Стук копыт возвестил о прибытии генерал-лейтенанта. Давыдов, бывший адъютантом Шевича, воспользовался положением, чтобы ворваться к нему без доклада во время званого обеда для штаб-офицеров. За Шевичем приехал командир эскадрона, полковник Лейвенгауз, в спешке позабывший вытащить салфетку из-под ворота мундира, и полковой лекарь, присутствовавший на обеде.
— Разойтись! — скомандовал шеф, соскакивая с коня. — Господа офицеры, ко мне!
— Я… — начал было Зубов, но Шевич перебил его.
— Поручик Давыдов доложил мне об обстоятельствах дела. Гусара Онищенко — в лазарет. Корнета Шемета, поручиков Давыдова и Сенина — под домашний арест. Сдайте ваши сабли, господа.
— А меня-то за что? — возмутился Давыдов, протягивая саблю полковнику Лейвенгаузу.
— Суп остыл, Вася, — окинул его насмешливым взглядом Шевич, — вот за что. И благодарите бога, что не на гауптвахту.
— Благодарим, ваше превосходительство, — ответил за всех Войцех.
— Третий день уж тут сидим, — печально заметил Давыдов, откладывая томик «TraitИ des grandes opИrations militaires» Жомини, — скорей бы уж что-то решилось.
— Ты, Вася, не переживай, — ответил Сенин, — тебя Иван Егорович отечески пожурит за остывший суп, тем и отделаешься. Ценит он тебя, и правильно делает. Вот нас с Шеметом и в крепость суд засадить может.
— Ты-то чего встрял? — с горечью заметил Войцех, вынимая изо рта длинный мундштук угасшей трубки. — Меня ведь засадить нельзя, Миша. Разжалуют, да вышлют домой, к отцу. А тебе… Эх. Прости, что втянул тебя в это дело.
— Славное было дело, — покачал головой Сенин, — и Зубов — изрядная скотина.
— Зубов — дворянин, хоть и из однодворцев, — заметил Давыдов, — а ты его перед нижними чинами дураком выставил, Шемет. Хорошо ли?
— С высоты моего происхождения, Вася, — надменно возразил Войцех, — между Зубовым и Онищенкой разница невелика.
Он отложил трубку на столик возле кресла и неожиданно расхохотался.
— Потому я предпочитаю считать, что все люди — братья.

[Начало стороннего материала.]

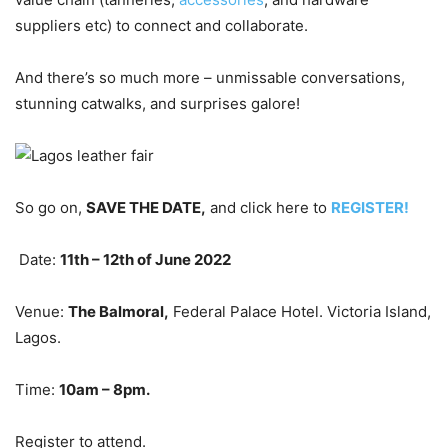
suppliers etc) to connect and collaborate.
And there’s so much more – unmissable conversations,
stunning catwalks, and surprises galore!
So go on,
SAVE THE DATE,
and click here to
REGISTER!
Date:
11
th
– 12
th
of June 2022
Venue:
The Balmoral,
Federal Palace Hotel. Victoria Island,
Lagos.
Time:
10am – 8pm.
Register to attend.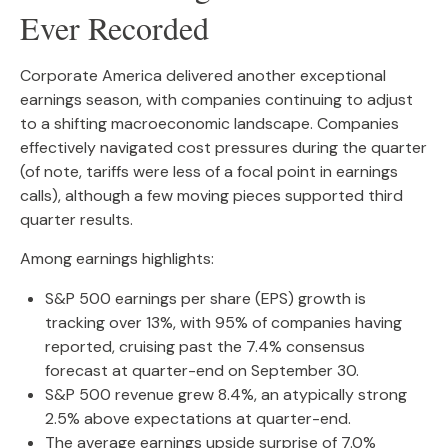
Ever Recorded
Corporate America delivered another exceptional
earnings season, with companies continuing to adjust
to a shifting macroeconomic landscape. Companies
effectively navigated cost pressures during the quarter
(of note, tariffs were less of a focal point in earnings
calls), although a few moving pieces supported third
quarter results.
Among earnings highlights:
S&P 500 earnings per share (EPS) growth is
tracking over 13%, with 95% of companies having
reported, cruising past the 7.4% consensus
forecast at quarter-end on September 30.
S&P 500 revenue grew 8.4%, an atypically strong
2.5% above expectations at quarter-end.
The average earnings upside surprise of 7.0%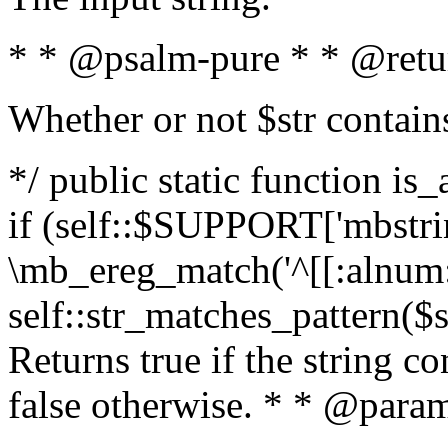
* * @psalm-pure * * @retu
Whether or not $str contain
*/ public static function is
if (self::$SUPPORT['mbstrin
\mb_ereg_match('^[[:alnum:]
self::str_matches_pattern($st
Returns true if the string c
false otherwise. * * @param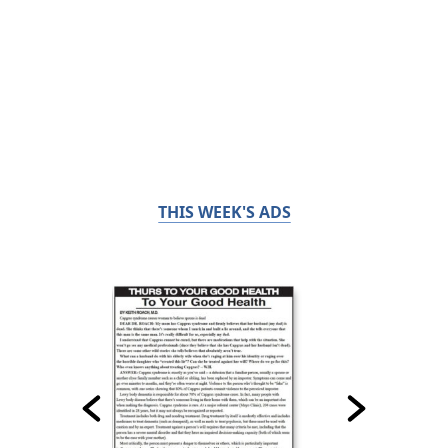
THIS WEEK'S ADS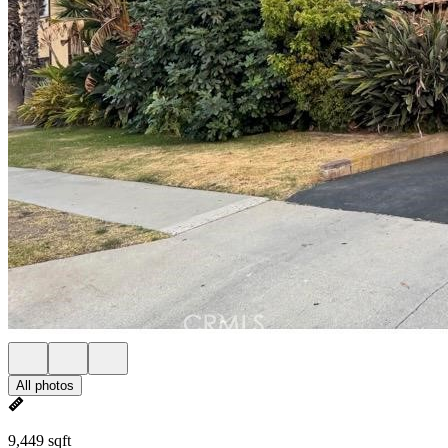
All photos
9,449 sqft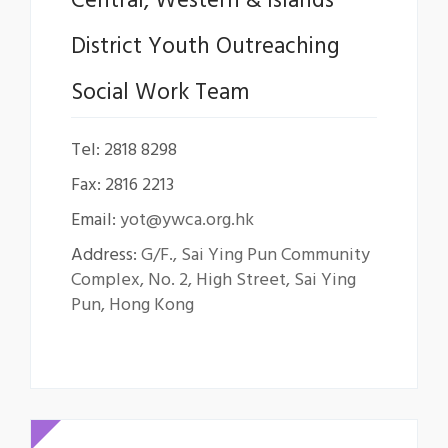
Central, Western & Islands
District Youth Outreaching
Social Work Team
Tel: 2818 8298
Fax: 2816 2213
Email:
yot@ywca.org.hk
Address:
G/F., Sai Ying Pun Community
Complex, No. 2, High Street, Sai Ying
Pun, Hong Kong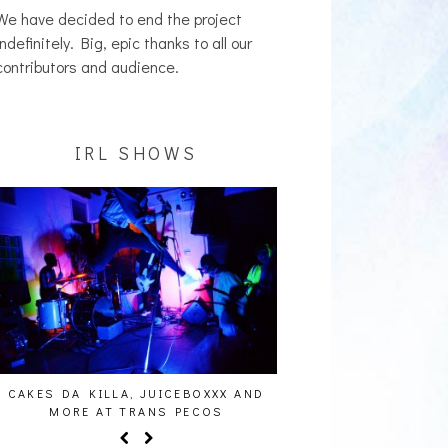
We have decided to end the project
indefinitely. Big, epic thanks to all our
contributors and audience.
IRL SHOWS
CAKES DA KILLA, JUICEBOXXX AND
AUDIO VISUALS AT PAL
MORE AT TRANS PECOS
REPORT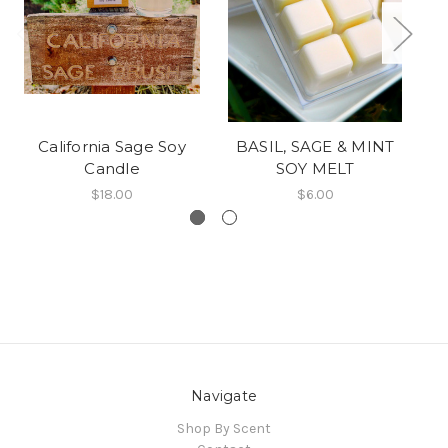
California Sage Soy
BASIL, SAGE & MINT
C
Candle
SOY MELT
$18.00
$6.00
Navigate
Shop By Scent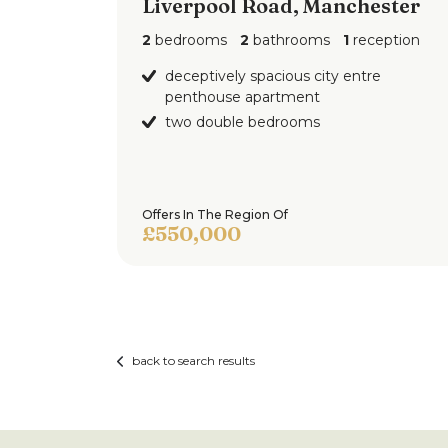
Liverpool Road, Manchester
2
bedrooms
2
bathrooms
1
reception
deceptively spacious city entre
penthouse apartment
two double bedrooms
Offers In The Region Of
£550,000
back to search results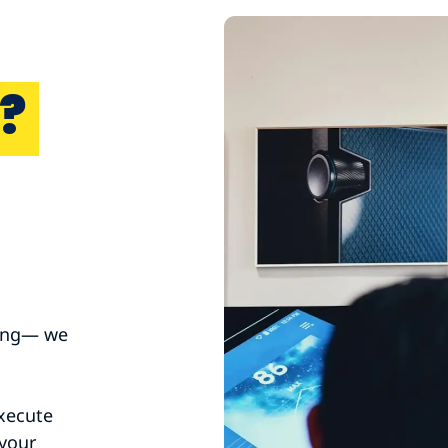
?
ting— we
xecute
 your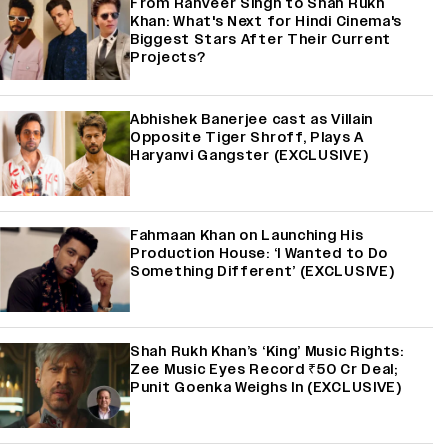
From Ranveer Singh to Shah Rukh
Khan: What's Next for Hindi Cinema's
Biggest Stars After Their Current
Projects?
Abhishek Banerjee cast as Villain
Opposite Tiger Shroff, Plays A
Haryanvi Gangster (EXCLUSIVE)
Fahmaan Khan on Launching His
Production House: ‘I Wanted to Do
Something Different’ (EXCLUSIVE)
Shah Rukh Khan’s ‘King’ Music Rights:
Zee Music Eyes Record ₹50 Cr Deal;
Punit Goenka Weighs In (EXCLUSIVE)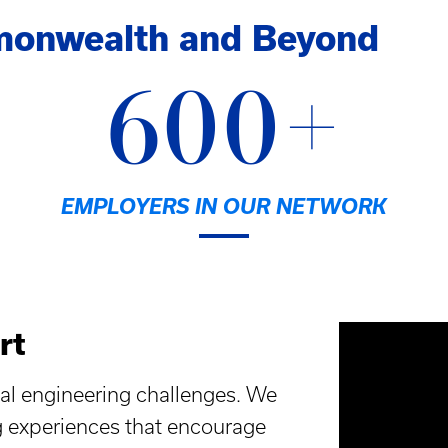
monwealth and Beyond
600+
EMPLOYERS IN OUR NETWORK
rt
al engineering challenges. We
g experiences that encourage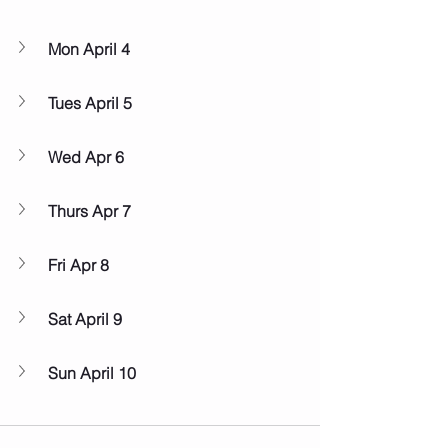
Mon April 4
Tues April 5
Wed Apr 6
Thurs Apr 7
Fri Apr 8
Sat April 9
Sun April 10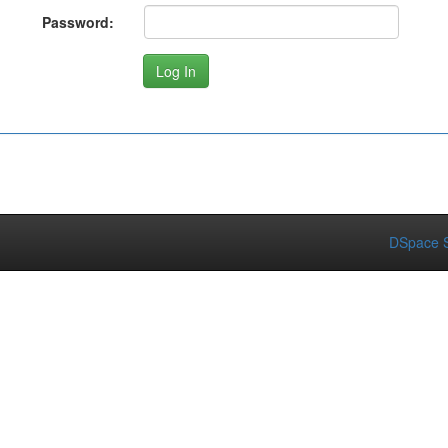
Password:
DSpace S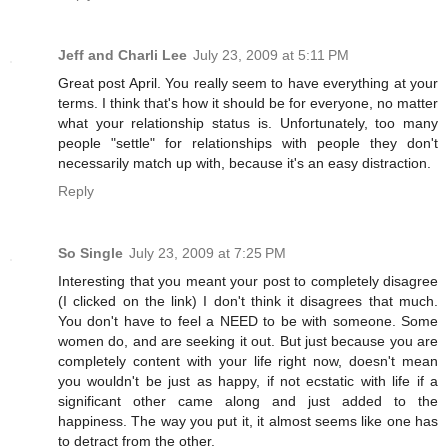
Jeff and Charli Lee
July 23, 2009 at 5:11 PM
Great post April. You really seem to have everything at your
terms. I think that's how it should be for everyone, no matter
what your relationship status is. Unfortunately, too many
people "settle" for relationships with people they don't
necessarily match up with, because it's an easy distraction.
Reply
So Single
July 23, 2009 at 7:25 PM
Interesting that you meant your post to completely disagree
(I clicked on the link) I don't think it disagrees that much.
You don't have to feel a NEED to be with someone. Some
women do, and are seeking it out. But just because you are
completely content with your life right now, doesn't mean
you wouldn't be just as happy, if not ecstatic with life if a
significant other came along and just added to the
happiness. The way you put it, it almost seems like one has
to detract from the other.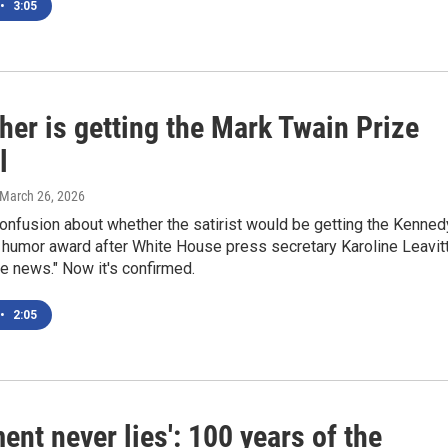
•
3:05
her is getting the Mark Twain Prize
l
 March 26, 2026
onfusion about whether the satirist would be getting the Kenned
 humor award after White House press secretary Karoline Leavit
ake news." Now it's confirmed.
•
2:05
nt never lies': 100 years of the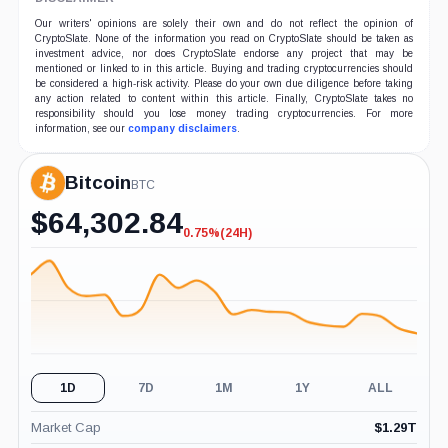
Our writers' opinions are solely their own and do not reflect the opinion of
CryptoSlate. None of the information you read on CryptoSlate should be taken as
investment advice, nor does CryptoSlate endorse any project that may be
mentioned or linked to in this article. Buying and trading cryptocurrencies should
be considered a high-risk activity. Please do your own due diligence before taking
any action related to content within this article. Finally, CryptoSlate takes no
responsibility should you lose money trading cryptocurrencies. For more
information, see our
company disclaimers
.
Bitcoin
BTC
$
64,302.84
0.75%
(24H)
-0.75%
(24H)
1D
7D
1M
1Y
ALL
Market Cap
$
1.29T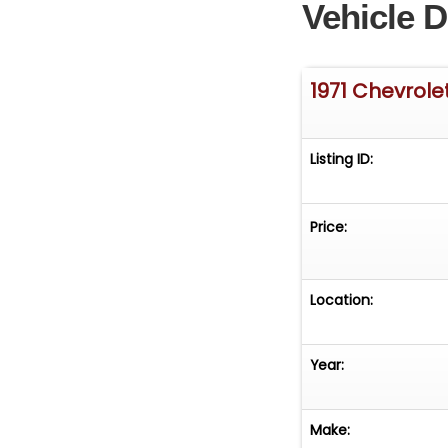
Vehicle D
1971 Chevrole
Listing ID:
Price:
Location:
Year:
Make: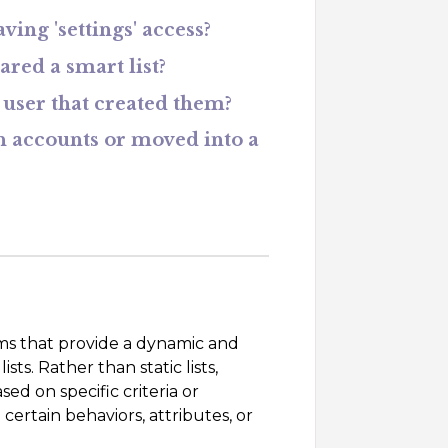
ing 'settings' access?
ared a smart list?
e user that created them?
n accounts or moved into a
orms that provide a dynamic and
s. Rather than static lists,
ed on specific criteria or
certain behaviors, attributes, or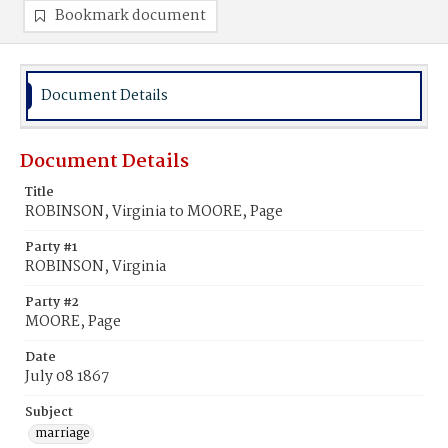
Bookmark document
Document Details
Document Details
Title
ROBINSON, Virginia to MOORE, Page
Party #1
ROBINSON, Virginia
Party #2
MOORE, Page
Date
July 08 1867
Subject
marriage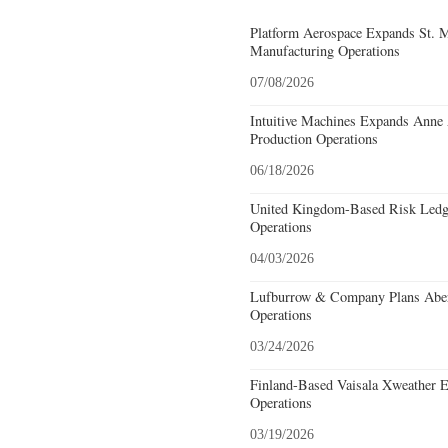
Platform Aerospace Expands St. 
Manufacturing Operations
07/08/2026
Intuitive Machines Expands Anne
Production Operations
06/18/2026
United Kingdom-Based Risk Ledge
Operations
04/03/2026
Lufburrow & Company Plans Aber
Operations
03/24/2026
Finland-Based Vaisala Xweather E
Operations
03/19/2026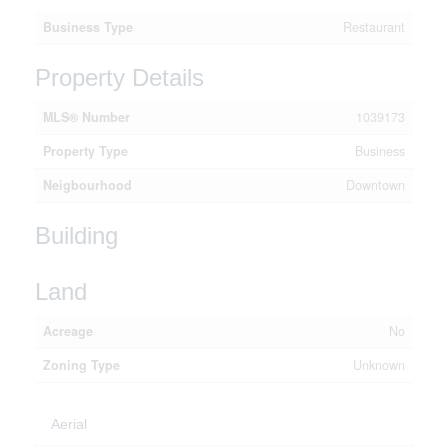
Business Type
Restaurant
Property Details
MLS® Number
1039173
Property Type
Business
Neigbourhood
Downtown
Building
Land
Acreage
No
Zoning Type
Unknown
Aerial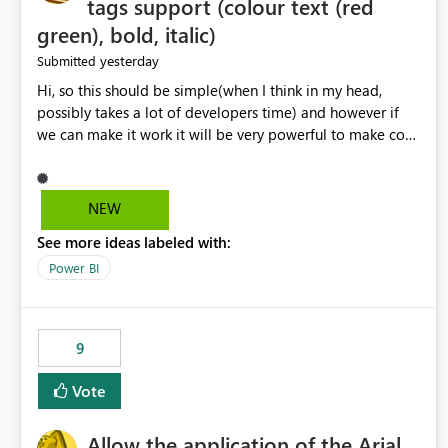
tags support (colour text (red
green), bold, italic)
yesterday
Submitted
Hi, so this should be simple(when I think in my head,
possibly takes a lot of developers time) and however if
we can make it work it will be very powerful to make co-
pilot summaries more effective to read and eye catching.
when the co-pilot is generating summaries from the data,
it can currently output, certain HTML tags to make the
NEW
statement green or red colour, however currently the
See more ideas labeled with:
HTML tags are displayed as it is without being rendered
in the colour it self. if we could allows basic HTML tags
Power BI
support to generated text, that should be make it very
impactful. please if you could look into this. I know there
are many items outstanding.. it would be nice to see this
9
implemented.
Vote
Allow the application of the Arial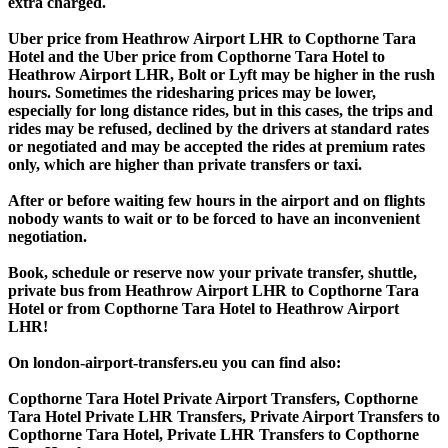
extra charged.
Uber price from Heathrow Airport LHR to Copthorne Tara
Hotel and the Uber price from Copthorne Tara Hotel to
Heathrow Airport LHR, Bolt or Lyft may be higher in the rush
hours. Sometimes the ridesharing prices may be lower,
especially for long distance rides, but in this cases, the trips and
rides may be refused, declined by the drivers at standard rates
or negotiated and may be accepted the rides at premium rates
only, which are higher than private transfers or taxi.
After or before waiting few hours in the airport and on flights
nobody wants to wait or to be forced to have an inconvenient
negotiation.
Book, schedule or reserve now your private transfer, shuttle,
private bus from Heathrow Airport LHR to Copthorne Tara
Hotel or from Copthorne Tara Hotel to Heathrow Airport
LHR!
On london-airport-transfers.eu you can find also:
Copthorne Tara Hotel Private Airport Transfers, Copthorne
Tara Hotel Private LHR Transfers, Private Airport Transfers to
Copthorne Tara Hotel, Private LHR Transfers to Copthorne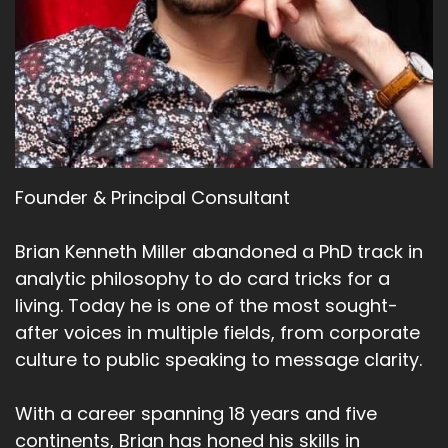
Founder & Principal Consultant
Brian Kenneth Miller abandoned a PhD track in
analytic philosophy to do card tricks for a
living. Today he is one of the most sought-
after voices in multiple fields, from corporate
culture to public speaking to message clarity.
With a career spanning 18 years and five
continents, Brian has honed his skills in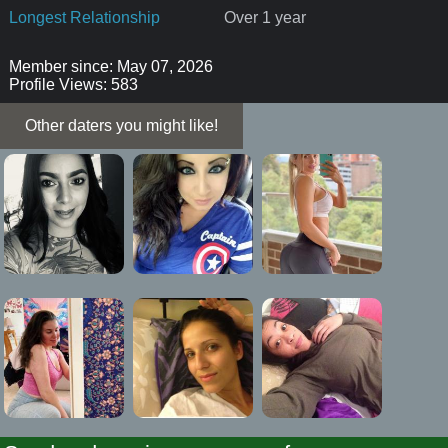
Longest Relationship
Over 1 year
Member since: May 07, 2026
Profile Views: 583
Other daters you might like!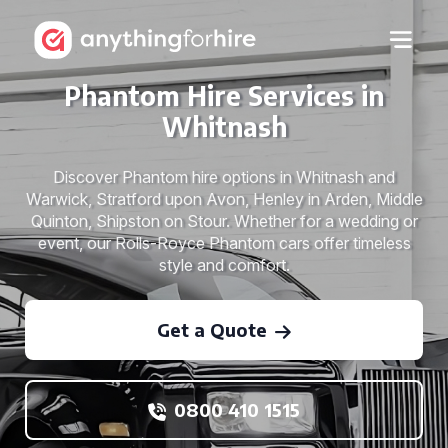
Phantom Hire Services in
Whitnash
Discover Phantom hire options in Whitnash and
Warwick, Stratford upon Avon, Henley in Arden, Middle
Quinton, Shipston on Stour. Whether for a wedding or
event, our Rolls-Royce Phantom cars offer timeless
style and comfort.
Get a Quote
0800 410 1515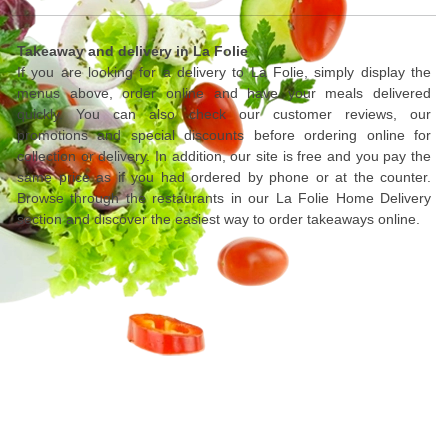
Takeaway and delivery in La Folie
If you are looking for a delivery to La Folie, simply display the
menus above, order online and have your meals delivered
quickly. You can also check our customer reviews, our
promotions and special discounts before ordering online for
collection or delivery. In addition, our site is free and you pay the
same price as if you had ordered by phone or at the counter.
Browse through the restaurants in our La Folie Home Delivery
section and discover the easiest way to order takeaways online.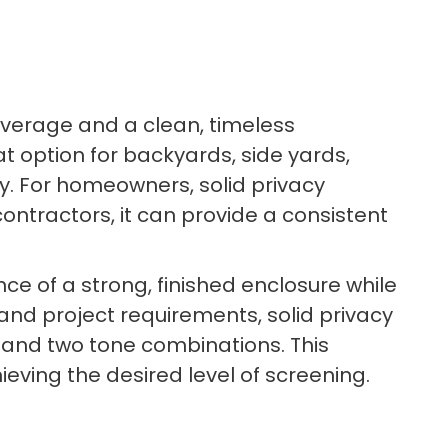
coverage and a clean, timeless
at option for backyards, side yards,
ty. For homeowners, solid privacy
ntractors, it can provide a consistent
e of a strong, finished enclosure while
and project requirements, solid privacy
n, and two tone combinations. This
hieving the desired level of screening.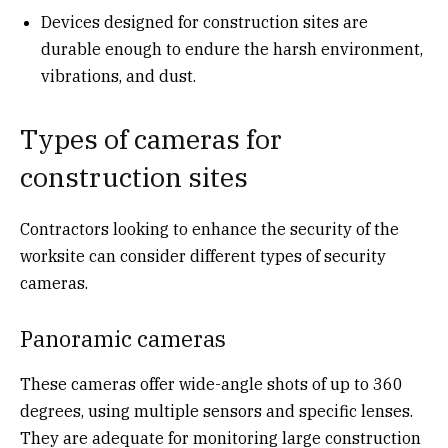
Devices designed for construction sites are
durable enough to endure the harsh environment,
vibrations, and dust.
Types of cameras for
construction sites
Contractors looking to enhance the security of the
worksite can consider different types of security
cameras.
Panoramic cameras
These cameras offer wide-angle shots of up to 360
degrees, using multiple sensors and specific lenses.
They are adequate for monitoring large construction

— Да ты якобинец, друг мой! — вскинул бровь Давыдов. — С чего ж ты на войну с Бонапартом так рвешься?
— Братство по-бонапартистски, — ухмыльнулся Войцех, — посадить своих родственников на все европейские престолы. Уволь меня от такого братства.
— За что ж драться-то будешь? — спросил Сенин.
— Пока что не «за что», а «против кого», — тихо ответил Войцех, — против тирана, возомнившего, что свободу несут на штыках. А там поглядим, Миша. А там поглядим…
Перед самым Новым Годом их вызвали в полк. Шевич принял молодых офицеров по-домашнему, выговорил за проявленную строптивость, отдельно отчитал Давыдова, которого, как и пророчил Сенин, оставил при себе. Дело, с высочайшего дозволения, оставили без официального производства, но Шемета и Сенина, в назидание другим горячим головам, перевели в армию, в Шестой Гродненский гусарский полк, без обычного в таких случаях повышения.
— И Онищенку своего забирай, — сказал Шевич на прощание, — все одно ему Зубов житья не даст. А он, вишь, денщиком к тебе просится. Одному тебе денщик не положен, да вы вдвоем с Сениным едете. Ну, так и в добрый путь.
В первых числах января Шемет и Сенин, облаченные в спешно пошитые синие гродненские мундиры, отбыли к новому месту службы, в город Тельши Ковенской губернии.